*Directions*
Reproduce the data below without changes, starting at the line that contains "class: Gastropoda" and ending after the line that contains "genus: Anchusa".

*Rows*
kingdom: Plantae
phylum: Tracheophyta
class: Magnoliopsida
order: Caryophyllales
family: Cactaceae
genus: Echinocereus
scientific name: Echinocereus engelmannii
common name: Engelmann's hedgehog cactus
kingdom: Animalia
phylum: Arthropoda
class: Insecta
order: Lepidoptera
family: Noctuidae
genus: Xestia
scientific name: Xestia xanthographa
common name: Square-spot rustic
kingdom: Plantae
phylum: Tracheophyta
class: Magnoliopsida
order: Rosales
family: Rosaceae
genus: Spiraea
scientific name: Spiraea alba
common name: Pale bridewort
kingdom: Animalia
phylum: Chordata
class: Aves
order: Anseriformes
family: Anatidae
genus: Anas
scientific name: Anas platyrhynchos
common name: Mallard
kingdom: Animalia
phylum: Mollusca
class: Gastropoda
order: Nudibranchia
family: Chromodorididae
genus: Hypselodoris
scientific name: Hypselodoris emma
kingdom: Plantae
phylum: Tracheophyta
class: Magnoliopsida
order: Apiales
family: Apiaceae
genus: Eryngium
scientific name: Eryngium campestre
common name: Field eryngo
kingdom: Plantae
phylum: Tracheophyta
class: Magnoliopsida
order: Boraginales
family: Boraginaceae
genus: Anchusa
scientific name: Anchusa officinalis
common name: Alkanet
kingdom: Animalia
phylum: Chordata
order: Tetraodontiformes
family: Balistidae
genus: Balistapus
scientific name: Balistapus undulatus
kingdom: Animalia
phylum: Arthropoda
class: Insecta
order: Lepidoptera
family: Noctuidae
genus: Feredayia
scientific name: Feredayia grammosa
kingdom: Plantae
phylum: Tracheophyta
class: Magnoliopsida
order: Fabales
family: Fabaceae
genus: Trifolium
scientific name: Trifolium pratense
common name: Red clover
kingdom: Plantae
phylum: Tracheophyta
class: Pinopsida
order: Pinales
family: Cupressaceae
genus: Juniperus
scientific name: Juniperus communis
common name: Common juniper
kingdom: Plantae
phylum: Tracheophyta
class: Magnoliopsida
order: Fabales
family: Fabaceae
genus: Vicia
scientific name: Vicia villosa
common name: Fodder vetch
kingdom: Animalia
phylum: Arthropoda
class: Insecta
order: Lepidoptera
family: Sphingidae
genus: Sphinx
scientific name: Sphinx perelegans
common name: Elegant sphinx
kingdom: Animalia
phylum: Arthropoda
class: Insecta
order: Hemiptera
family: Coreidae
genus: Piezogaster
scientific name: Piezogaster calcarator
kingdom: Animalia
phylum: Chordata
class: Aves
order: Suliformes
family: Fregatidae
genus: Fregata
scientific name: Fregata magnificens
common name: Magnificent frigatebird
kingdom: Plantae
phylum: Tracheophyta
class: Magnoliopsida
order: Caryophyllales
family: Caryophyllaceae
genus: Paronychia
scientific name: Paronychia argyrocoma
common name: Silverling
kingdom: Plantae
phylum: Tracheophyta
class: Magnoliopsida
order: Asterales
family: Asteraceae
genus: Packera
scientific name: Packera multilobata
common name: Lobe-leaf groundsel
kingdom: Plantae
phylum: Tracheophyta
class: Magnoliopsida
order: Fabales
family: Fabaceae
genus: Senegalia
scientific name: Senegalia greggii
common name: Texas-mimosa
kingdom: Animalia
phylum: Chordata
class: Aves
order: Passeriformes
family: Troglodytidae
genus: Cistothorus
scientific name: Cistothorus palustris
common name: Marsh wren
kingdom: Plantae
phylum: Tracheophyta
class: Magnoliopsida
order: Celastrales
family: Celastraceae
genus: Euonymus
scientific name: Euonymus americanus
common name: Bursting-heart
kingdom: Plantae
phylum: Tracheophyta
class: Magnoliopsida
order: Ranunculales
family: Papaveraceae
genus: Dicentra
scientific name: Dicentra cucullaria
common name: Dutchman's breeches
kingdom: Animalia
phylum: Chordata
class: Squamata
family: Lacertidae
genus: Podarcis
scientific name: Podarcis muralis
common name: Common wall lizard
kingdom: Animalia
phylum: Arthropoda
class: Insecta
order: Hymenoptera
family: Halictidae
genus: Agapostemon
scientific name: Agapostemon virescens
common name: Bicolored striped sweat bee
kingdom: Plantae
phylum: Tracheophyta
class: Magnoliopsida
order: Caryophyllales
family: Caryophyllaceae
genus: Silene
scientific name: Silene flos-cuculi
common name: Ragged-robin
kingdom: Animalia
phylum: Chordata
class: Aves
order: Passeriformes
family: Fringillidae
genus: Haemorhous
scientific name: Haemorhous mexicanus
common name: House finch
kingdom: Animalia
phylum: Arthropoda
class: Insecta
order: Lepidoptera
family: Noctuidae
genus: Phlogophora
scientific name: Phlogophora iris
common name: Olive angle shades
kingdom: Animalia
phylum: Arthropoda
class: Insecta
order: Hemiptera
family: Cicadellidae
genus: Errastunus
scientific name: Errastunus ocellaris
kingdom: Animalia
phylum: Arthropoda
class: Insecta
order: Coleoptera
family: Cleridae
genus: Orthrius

*Complete response*
class: Gastropoda
order: Nudibranchia
family: Chromodorididae
genus: Hypselodoris
scientific name: Hypselodoris emma
kingdom: Plantae
phylum: Tracheophyta
class: Magnoliopsida
order: Apiales
family: Apiaceae
genus: Eryngium
scientific name: Eryngium campestre
common name: Field eryngo
kingdom: Plantae
phylum: Tracheophyta
class: Magnoliopsida
order: Boraginales
family: Boraginaceae
genus: Anchusa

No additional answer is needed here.